Gesundheits- und Sozialminister Johannes Rauch (Grüne) plant für das Umsetzen der Pflegereform Investitionen in der Gesamthöhe von 1 Milliarde Euro. Er bezeichnet die Neuerungen als das „größte Reformpaket der letzten Jahrzehnte für die Pflege“. ÖVP-Klubobmann August Wöginger betont zusätzlich, dass das Paket den Personalmangel von 76.000 Pfleger*innen bis 2030, abdecken soll. Im Kabinett des früheren Gesundheitsministers Rudolf Anschober (Grüne) wurde zu seiner Amtszeit der Personalmangel bis 2030 noch mit 100.000 Pfleger*innen beziffert.
Stimmen aus dem Pflegebereich
Doch was sagen Pfleger*innen und Auszubildende zum neuen Paket – reichen diese Maßnahmen oder sind sie nur der sprichwörtliche Tropfen auf dem heißen Stein?

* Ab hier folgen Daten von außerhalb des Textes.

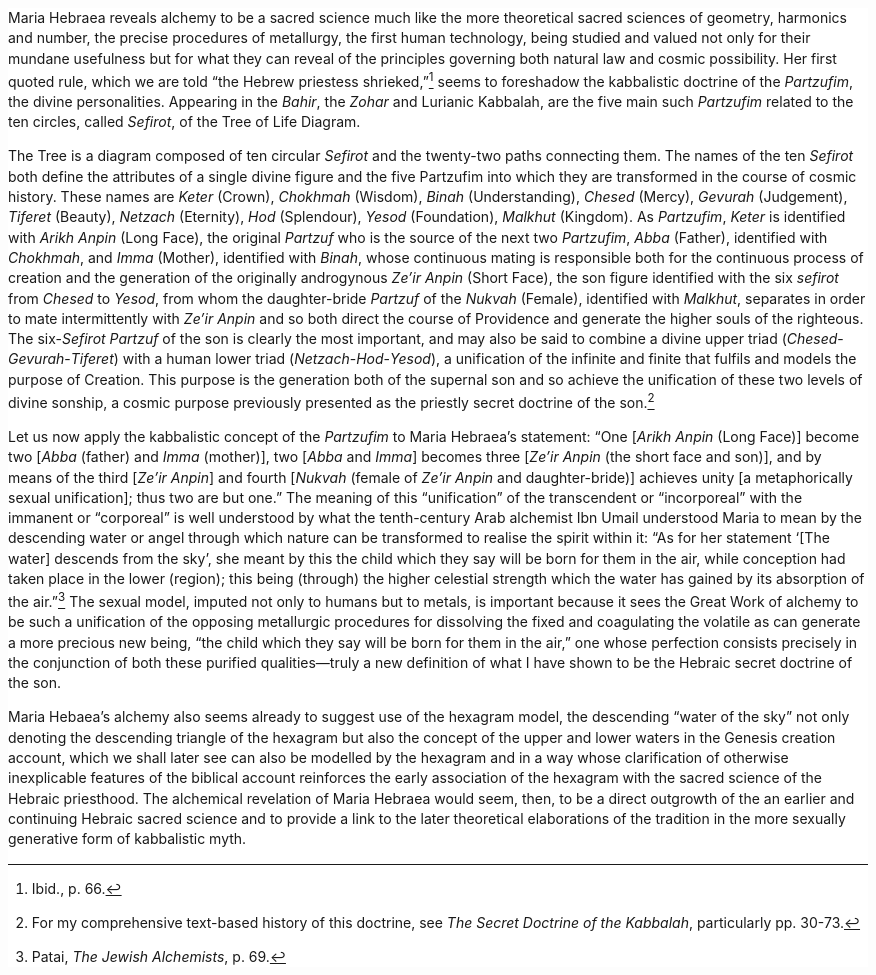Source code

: Maria Hebraea reveals alchemy to be a sacred science much like the more theoretical sacred sciences of geometry, harmonics and number, the precise procedures of metallurgy, the first human technology, being studied and valued not only for their mundane usefulness but for what they can reveal of the principles governing both natural law and cosmic possibility. Her first quoted rule, which we are told “the Hebrew priestess shrieked,”[^25] seems to foreshadow the kabbalistic doctrine of the _Partzufim_, the divine personalities. Appearing in the _Bahir_, the _Zohar_ and Lurianic Kabbalah, are the five main such _Partzufim_ related to the ten circles, called _Sefirot_, of the Tree of Life Diagram.

The Tree is a diagram composed of ten circular _Sefirot_ and the twenty-two paths connecting them. The names of the ten _Sefirot_ both define the attributes of a single divine figure and the five Partzufim into which they are transformed in the course of cosmic history. These names are _Keter_ (Crown), _Chokhmah_ (Wisdom), _Binah_ (Understanding), _Chesed_ (Mercy), _Gevurah_ (Judgement), _Tiferet_ (Beauty), _Netzach_ (Eternity), _Hod_ (Splendour), _Yesod_ (Foundation), _Malkhut_ (Kingdom). As _Partzufim_, _Keter_ is identified with _Arikh Anpin_ (Long Face), the original _Partzuf_ who is the source of the next two _Partzufim_, _Abba_ (Father), identified with _Chokhmah_, and _Imma_ (Mother), identified with _Binah_, whose continuous mating is responsible both for the continuous process of creation and the generation of the originally androgynous _Ze’ir Anpin_ (Short Face), the son figure identified with the six _sefirot_ from _Chesed_ to _Yesod_, from whom the daughter-bride _Partzuf_ of the _Nukvah_ (Female), identified with _Malkhut_, separates in order to mate intermittently with _Ze’ir Anpin_ and so both direct the course of Providence and generate the higher souls of the righteous. The six-_Sefirot_ _Partzuf_ of the son is clearly the most important, and may also be said to combine a divine upper triad (_Chesed_-_Gevurah_-_Tiferet_) with a human lower triad (_Netzach_-_Hod_-_Yesod_), a unification of the infinite and finite that fulfils and models the purpose of Creation. This purpose is the generation both of the supernal son and so achieve the unification of these two levels of divine sonship, a cosmic purpose previously presented as the priestly secret doctrine of the son.[^26]

Let us now apply the kabbalistic concept of the _Partzufim_ to Maria Hebraea’s statement: “One [_Arikh Anpin_ (Long Face)] become two [_Abba_ (father) and _Imma_ (mother)], two [_Abba_ and _Imma_] becomes three [_Ze’ir Anpin_ (the short face and son)], and by means of the third [_Ze’ir Anpin_] and fourth [_Nukvah_ (female of _Ze’ir Anpin_ and daughter-bride)] achieves unity [a metaphorically sexual unification]; thus two are but one.” The meaning of this “unification” of the transcendent or “incorporeal” with the immanent or “corporeal” is well understood by what the tenth-century Arab alchemist Ibn Umail understood Maria to mean by the descending water or angel through which nature can be transformed to realise the spirit within it: “As for her statement ‘[The water] descends from the sky’, she meant by this the child which they say will be born for them in the air, while conception had taken place in the lower (region); this being (through) the higher celestial strength which the water has gained by its absorption of the air.”[^27] The sexual model, imputed not only to humans but to metals, is important because it sees the Great Work of alchemy to be such a unification of the opposing metallurgic procedures for dissolving the fixed and coagulating the volatile as can generate a more precious new being, “the child which they say will be born for them in the air,” one whose perfection consists precisely in the conjunction of both these purified qualities—truly a new definition of what I have shown to be the Hebraic secret doctrine of the son.

Maria Hebaea’s alchemy also seems already to suggest use of the hexagram model, the descending “water of the sky” not only denoting the descending triangle of the hexagram but also the concept of the upper and lower waters in the Genesis creation account, which we shall later see can also be modelled by the hexagram and in a way whose clarification of otherwise inexplicable features of the biblical account reinforces the early association of the hexagram with the sacred science of the Hebraic priesthood. The alchemical revelation of Maria Hebraea would seem, then, to be a direct outgrowth of the an earlier and continuing Hebraic sacred science and to provide a link to the later theoretical elaborations of the tradition in the more sexually generative form of kabbalistic myth.


[^16]: See John Michell, _City of Revelation_ (New York: David McKay, 1972), p. 55.
[^17]: See "Magen David", in _Encyclopedia Judaica_ and Sholem, _Kabbalah_, pp. 362-368.
[^18]: See Scholem, _Kabbalah_, p. 363
[^19]: Gershom, Scholem, "The Star of David: History of a Symbol," _The Messianic Idea in Judaism and Other Essays on Jewish Spirituality_ (New York: Schocken Books, 1978), p. 259.
[^20]: Ibid., p. 264.
[^21]: Ibid., p. 266.
[^23]: Raphael Patai, _The Jewish Alchemists_ (Princeton: Princeton University Press, 1995), p. 60.
[^24]: Ibid., pp. 66, 67, 68.
[^25]: Ibid., p. 66.
[^26]: For my comprehensive text-based history of this doctrine, see _The Secret Doctrine of the Kabbalah_, particularly pp. 30-73.
[^27]: Patai, _The Jewish Alchemists_, p. 69.
[^28]: Ibid., p. 140.
[^29]: Ibid., p. 127.
[^30]: Ibid., p. 28. See also Scholem, "The Star of David," p. 271.
[^31]: Patai, _The Jewish Alchemists_, pp. 323, 324.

Christine* arbeitet bereits seit vielen Jahren als diplomierte Pflegerin in einem Altersheim. Sie meint zur neuen Pflegereform: „Es ist höchste Zeit bezüglich der Bedingungen im Pflegebereich etwas zu verbessern beziehungsweise zu verändern. Ich persönlich würde mich sehr über die Umsetzung aller vorgeschlagenen Maßnahmen freuen – besonders über die Reduzierung der Arbeitszeit auf 35 Stunden pro Woche. Die Einführung einer Pflegelehre fördert eine sehr enge Zusammenarbeit zwischen der Ausbildungsstätte und dem Praktikumsgeber. Die stationäre Pflege (im Pflegeheim) erfordert viel Liebe zu Menschen, Empathie und die Bereitschaft sich weiterzuentwickeln. Die Frage dabei ist: wie schaffen wir es, junge Menschen zu überzeugen in diese Branche einzusteigen und in ihr zu bleiben?“
Auch Auszubildende in der Pflege, machen sich Gedanken zur neuen Reform und deren Bedeutung für ihre persönliche berufliche Zukunft. Amelie* studiert Gesundheits- und Krankenpflege in Wien. Angesprochen auf die Pflegereform sagt sie: „Die Ideen der Reform finde ich an sich eigentlich gut. Den Gehaltsbonus, der vorerst auf die nächsten zwei Jahre begrenzt ist, finde ich ein bisschen zu wenig. Denn so wirkt es wie eine temporäre Lösung, die ohne ein Versprechen für die Zeit danach, nicht wirklich motivierend für Pfleger*innen ist. Natürlich wünsche ich mir eine großzügige Gehaltserhöhung für die Pflegenden. Ich selbst bin ein bisschen skeptisch, was auf mich nach meinem Studienabschluss zukommt. Wie es dann mit der Corona-Situation aussehen wird und ob ich mich im Job überlastet fühlen werde. Allerdings weiß ich auch, dass die Pflege einer der zukunftssichersten Berufe ist und ich nur die für mich passende Abteilung finden muss. Leider können sich nicht alle aussuchen, in welchem Bereich der Pflege sie arbeiten wollen und besonders für diese Personen wünsche ich mir wirklich eine Veränderung. Beispielsweise sollten in den einzelnen Teams mehr Leute eingestellt werden, damit sich die individuelle Bezugspflege verbessern kann. Die im Paket angesprochene neue Pflegelehre finde ich eine gute Idee, um mehr neues Personal zu akquirieren.“
*Namen wurden von der Redaktion geändert.